1 Spider-Man: No Way Home
Spider-Man: No Way Home
The ultimate Spider-Man movie.
When a spell to erase his identity goes awry, Peter Parker confronts supervillains and allies from parallel universes, forcing him into a high-stakes battle to return everyone home before reality collapses.
Spider-Man: No Way Home is lightning in a bottle, the superhero movie fans have been dreaming of for decades but never thought possible. For the first time ever, three generations of big screen Spider-Men share the frame, with Tom Holland, Tobey Maguire, and Andrew Garfield all reprising their roles as the web-slinging hero in an absolute love letter to Spidey fandom.
Seeing Maguire and Garfield in the iconic red and blue again is goosebumps-inducing, like old friends returning home. Maguire brings back that wide-eyed innocence and earnestness of his original films, while Garfield comes in with his trademark snarky wit and athleticism, with a heartfelt touch of maturity. The banter and brotherhood between the three Peters is both heartwarming and hysterical. And the movie knows exactly when to pull at your heartstrings, like when Garfield’s Peter saves MJ, getting the closure that he never did with Gwen Stacy.
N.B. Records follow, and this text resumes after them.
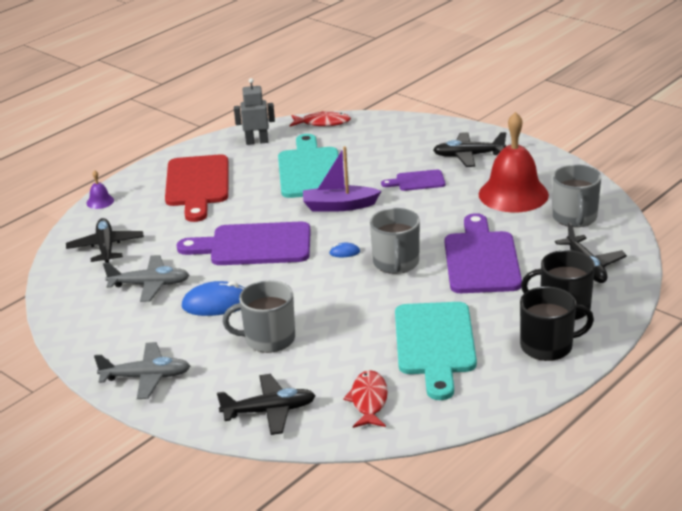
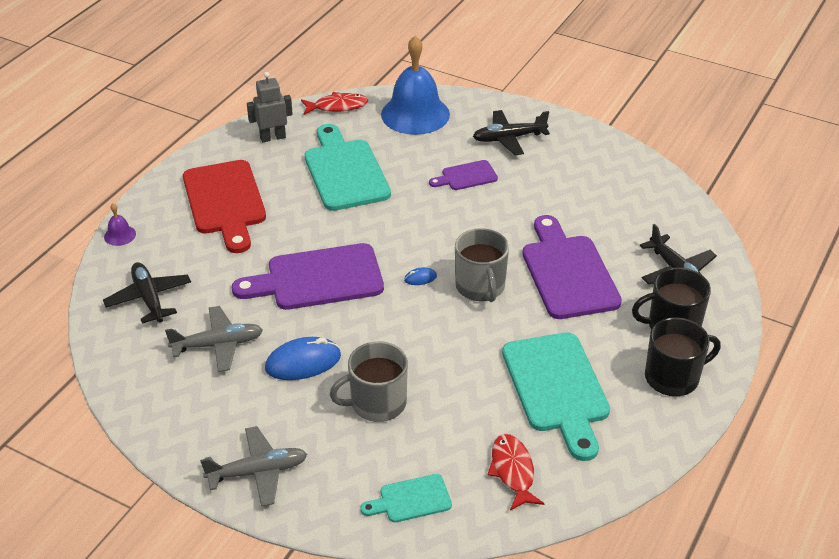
camera: 15 degrees left, 10 degrees up
(269, 411) = (411, 500): black plane -> turquoise cutting board
(339, 206) = (393, 217): purple boat -> none
(390, 132) = (415, 114): none -> blue bell
(513, 194) = (572, 185): red bell -> none
(574, 217) = (645, 209): grey mug -> none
All three actors seem to cherish the opportunity to play these characters again, lending the film an infectious joy. Of course, Tom Holland continues to impress as the anchor of this Spider-verse, juggling hilarious teen awkwardness and powerful pathos as his Peter faces gut-wrenching loss. But the entire cast shines, with Zendaya’s MJ getting to be both the emotional core and a fun action heroine.
And it wouldn’t be a Spider-Man movie without amazing set pieces that make you feel like you’re swinging through the concrete canyons of NYC. The visual effects team outdoes itself, with an absolute stunner of a sequence where all three Spiders glide and flip between buildings in perfect unison. It’s a giddy, childlike rush.
No Way Home doesn’t just live up to the hype, it exceeds it on every possible level, as an action-packed comic book thriller, a nostalgic celebration of the character, and a deeply satisfying emotional journey for Peter Parker. It also establishes Tom Holland as the definitive live-action Peter Parker. This is the Spider-Man movie to end all Spider-Man movies, an instant all-timer that demands to be seen on the biggest screen possible.
The best live-action Spider-Man movie to exist.